**PROBLEM DETAILS**.
Output exactly the lines below from the one containing "hfov_deg: 37.3" to the last line, both included. Omit pictures.

** Opening EXTRACTED INFORMATION block **

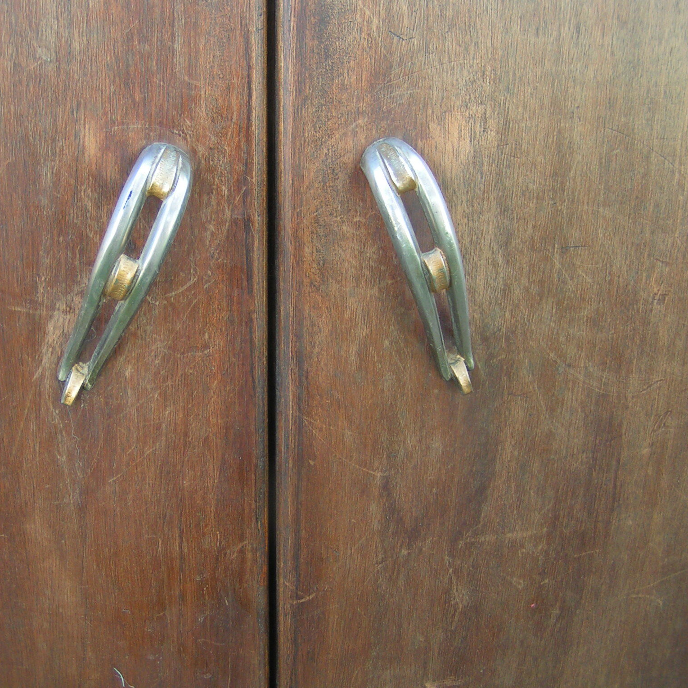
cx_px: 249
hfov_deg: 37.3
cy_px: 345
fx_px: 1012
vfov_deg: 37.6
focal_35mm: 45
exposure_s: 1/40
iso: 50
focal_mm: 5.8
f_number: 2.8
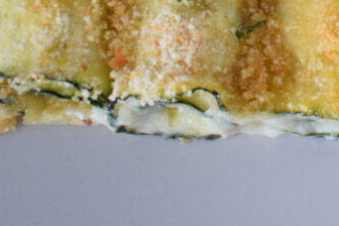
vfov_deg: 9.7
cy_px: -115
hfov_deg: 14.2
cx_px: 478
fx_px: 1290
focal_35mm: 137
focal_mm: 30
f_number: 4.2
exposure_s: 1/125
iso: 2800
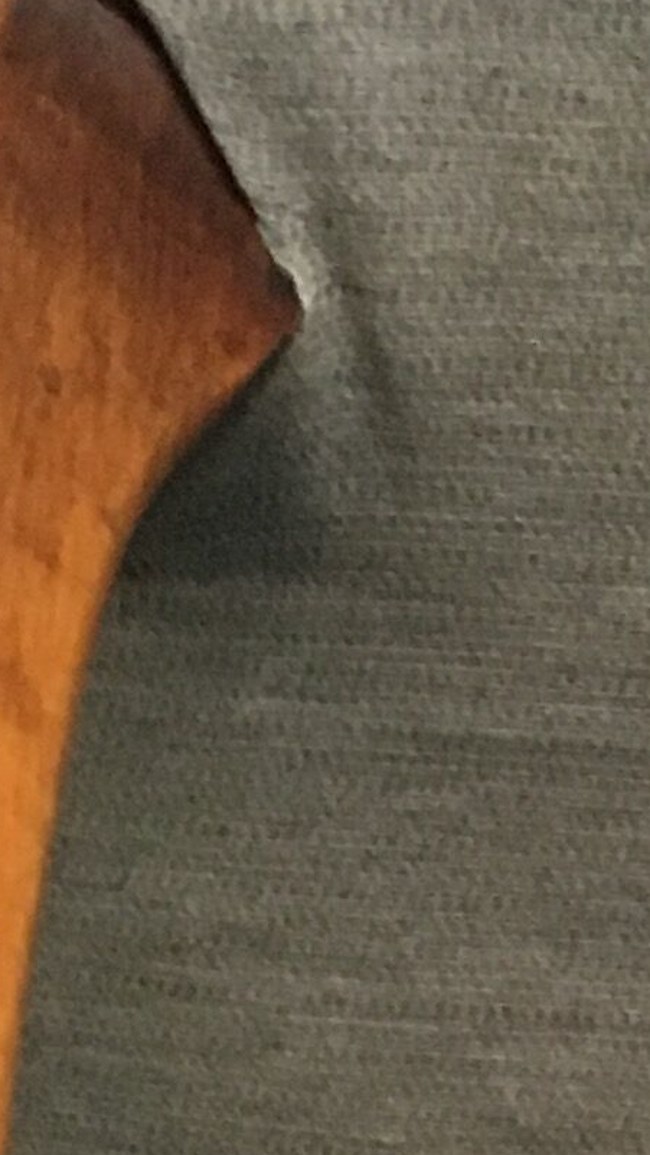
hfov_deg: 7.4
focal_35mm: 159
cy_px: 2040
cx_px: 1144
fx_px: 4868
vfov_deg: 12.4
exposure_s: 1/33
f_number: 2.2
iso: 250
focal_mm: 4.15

** Closing EXTRACTED INFORMATION block **

**SOLUTION FOR THIS TASK**.
hfov_deg: 37.3
cy_px: 345
fx_px: 1012
vfov_deg: 37.6
focal_35mm: 45
exposure_s: 1/40
iso: 50
focal_mm: 5.8
f_number: 2.8
vfov_deg: 9.7
cy_px: -115
hfov_deg: 14.2
cx_px: 478
fx_px: 1290
focal_35mm: 137
focal_mm: 30
f_number: 4.2
exposure_s: 1/125
iso: 2800
hfov_deg: 7.4
focal_35mm: 159
cy_px: 2040
cx_px: 1144
fx_px: 4868
vfov_deg: 12.4
exposure_s: 1/33
f_number: 2.2
iso: 250
focal_mm: 4.15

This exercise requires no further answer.